While patiently waiting his turn, Joseph was plagued by knee and shoulder injuries. Joseph was offered to the New Jersey Devils in 1993 as part of a compensation package for the Blues’ renegade signing of unrestricted free agent Brendan Shanahan. Devils GM Lou Lamiorello rejected the offer, calling Joseph “an overpaid, average goalie who is prone to injury.” Man was he wrong. The man known as “Cujo” grabbed the No. 1 goaltending job shortly after that and went on to become a finalist for the Vezina Trophy as the league’s top goaltender.

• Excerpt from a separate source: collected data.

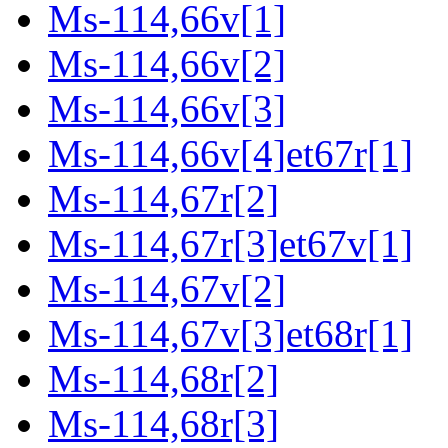
Ms-114,66v[1]
Ms-114,66v[2]
Ms-114,66v[3]
Ms-114,66v[4]et67r[1]
Ms-114,67r[2]
Ms-114,67r[3]et67v[1]
Ms-114,67v[2]
Ms-114,67v[3]et68r[1]
Ms-114,68r[2]
Ms-114,68r[3]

His stellar play in the 1993 Stanley Cup playoffs literally carried the Blues to Game 7 of the second round against Toronto. Joseph stopped 61 of 63 shots in a Game 1 double-overtime loss to the Leafs. A native of Keswick, Ontario, Joseph began to establish himself as one of the NHL’S top goaltenders from then on.
The more rubber he saw, the more spectacular he played. His competitive fire was unmatched. In 1993-94, Joseph posted a regular season record of 36-23-11 record, but the Blues didn’t get out of the first round of the playoffs.
The heartbreak was only the start of his problems. Mike Keenan had taken over as coach and GM of the Blues and he quickly began to torture Joseph, pulling him out of games and ripping him in front of his teammates. Once, the two engaged in a heated discussion in Keenan’s office and Joseph wiped his boss’s desk clean in a fit of rage. It was no surprise on July 28, 1995, Keenan traded Joseph to the Edmonton Oilers for winger Shayne Corson and center Marty Reasoner.
“I couldn’t imagine anyone treating other human beings that way,” Joseph said. “I had had it. The trade was the best thing that ever happened to me.” While it was good for Joseph, it was one of many nightmarish moves and events staged by Keenan during his tumultuous tenure in St. Louis. For Cujo, it meant new life and he took full advantage. He had three solid seasons with the Oilers and was in the nets for playoff upset series wins over Dallas and Colorado in 1997 and 1998, respectively.
In July of 1998, Joseph became a free agent and signed with the Toronto Maple Leafs, a team he would win 133 games for over the next four seasons. In 1999 and 2002, he came close to taking the Leafs to the Stanley Cup finals, only to lose to what many felt were inferior teams in Buffalo and Carolina in the Eastern Conference finals.
Overall, Joseph played 19 seasons in the NHL and posted a regular season record of 454-352-96, but was only 63-66 in playoff games, with a 2.45 goals-against average and a .917 save percentage. Still, Cujo captured the hearts of hockey fans everywhere with his acrobatic, unconventional style.
He played for Team Canada at the Olympics twice and won a gold medal in 2002 at Salt Lake City. After winning the gold, Joseph played two seasons with Detroit, two with Phoenix, and one with Calgary before playing his final season in Toronto. He retired in January of 2010, but he’s now eligible and is a serious candidate for induction into the Hockey Hall of Fame.